Namun bila kita periksa catatan sejarah, militer Indonesia sebenarnya tidak terlalu asing dengan produk Prancis. Buktinya, kita memakai tank ringan AMX 13, rancangan Atelier de Construction d’Issy les Moulineaux.
Pada 1968, Indonesia juga sudah membeli tank AMX 10 untuk Korps Marinir. TNI AL bahkan telah mengoperasikan tiga kapal riset buatan Prancis. Salah satunya, Baruna Jaya 2.
Saat bergabung dengan PBB di Lebanon dalam misi perdamaian, TNI menggunakan tank buatan Prancis, Vehicule I’Avant Blinde (VAB) 4×4, yang diproduksi Renault Truck.
Jangan lupa, Prancis juga merupakan produsen rudal antikapal Exoset berdaya jangkau 180 km yang kini dimiliki TNI AL. Sedangkan TNI AD menggunakan Meriam Caesar 155 produksi Nexter Munitions.
Jadi, kenapa harus alutsista dari Prancis? Kenapa tidak!
Mengapa Kerja Sama Indonesia-Prancis Penting
Sebenarnya, faktor geopolitik dan geostrategi adalah jawaban terselubung di balik pembelian alutsista masif dari Prancis ini. Juru bicara Kementerian Pertahanan, Dahnil Anzar Simanjuntak, mengatakan bahwa departemennya ingin mewujudkan kemandirian pertahanan.
Menurut beliau, Indonesia sulit berkembang bila produk alutsista hanya dipasok oleh negara itu-itu saja. Yang ada, negara kita malah didikte dan dikontrol oleh negara produsen tunggal itu.
Dengan membeli alutsista dari Prancis, kita seperti menunjukkan kepada dunia (terutama Amerika Serikat dan Rusia) bahwa Indonesia tidak ingin bergantung pada satu atau dua negara saja. Indonesia bersahabat juga dengan negara-negara lainnya.

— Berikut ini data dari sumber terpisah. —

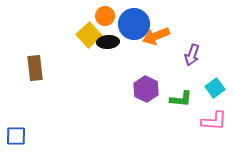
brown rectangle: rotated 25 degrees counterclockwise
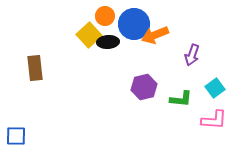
orange arrow: moved 1 px left, 1 px up
purple hexagon: moved 2 px left, 2 px up; rotated 20 degrees clockwise
pink L-shape: moved 1 px up
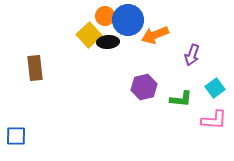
blue circle: moved 6 px left, 4 px up
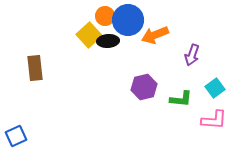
black ellipse: moved 1 px up
blue square: rotated 25 degrees counterclockwise
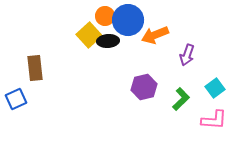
purple arrow: moved 5 px left
green L-shape: rotated 50 degrees counterclockwise
blue square: moved 37 px up
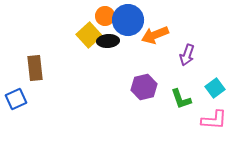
green L-shape: rotated 115 degrees clockwise
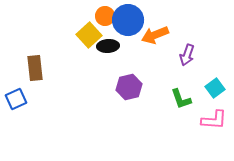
black ellipse: moved 5 px down
purple hexagon: moved 15 px left
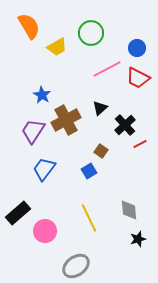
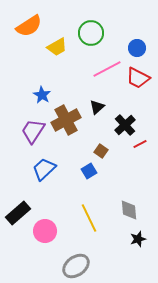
orange semicircle: rotated 88 degrees clockwise
black triangle: moved 3 px left, 1 px up
blue trapezoid: rotated 10 degrees clockwise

Di sisi lain, sebagai bagian dari North Atlantic Treaty Organization (NATO) dan pemegang hak veto di Dewan Keamanan PBB, Prancis merupakan negara yang berpengaruh. Dengan serangkaian pembelian ini, Prancis diharapkan memandang Indonesia sebagai kawannya dalam percaturan politik global.
Lagi pula, Prancis adalah lima besar negara pembuat alutsista dunia. Kerja sama di bidang militer ini diharapkan mampu memberi pengaruh signifikan diplomasi internasional Indonesia yang bersifat non-blok.

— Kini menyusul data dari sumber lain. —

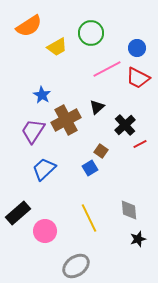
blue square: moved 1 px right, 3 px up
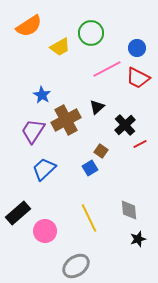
yellow trapezoid: moved 3 px right
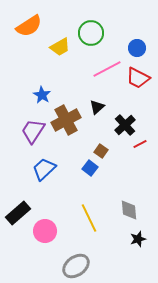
blue square: rotated 21 degrees counterclockwise
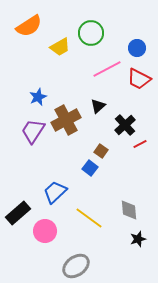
red trapezoid: moved 1 px right, 1 px down
blue star: moved 4 px left, 2 px down; rotated 18 degrees clockwise
black triangle: moved 1 px right, 1 px up
blue trapezoid: moved 11 px right, 23 px down
yellow line: rotated 28 degrees counterclockwise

Dengan kata lain, kita ingin tetap menjadi negara yang netral, tetapi kuat dan disegani di kancah dunia. Semoga terwujud.
Referensi
- Hamdi, Imam. “Ongkos Mahal Beli Rafale”, Koran Tempo edisi 14 Februari 2022.
- Herindra, M. “Mengapa Prancis, Mengapa Rafale”, Harian Kompas edisi 16 Februari 2022.
- Puspaningrum, Bernadette Aderi. 15 Februari 2022. “6 Negara Yang Pernah Menjajah Indonesia”, Kompas.com, diakses 23 Februari 2022.
- “Hubungan Bilateral Prancis-Indonesia”, Kemlu.go.id, diakses 24 Februari 2022.
- “Hubungan Indonesia dengan Prancis”, Wikipedia Indonesia, diakses 25 Februari 2022.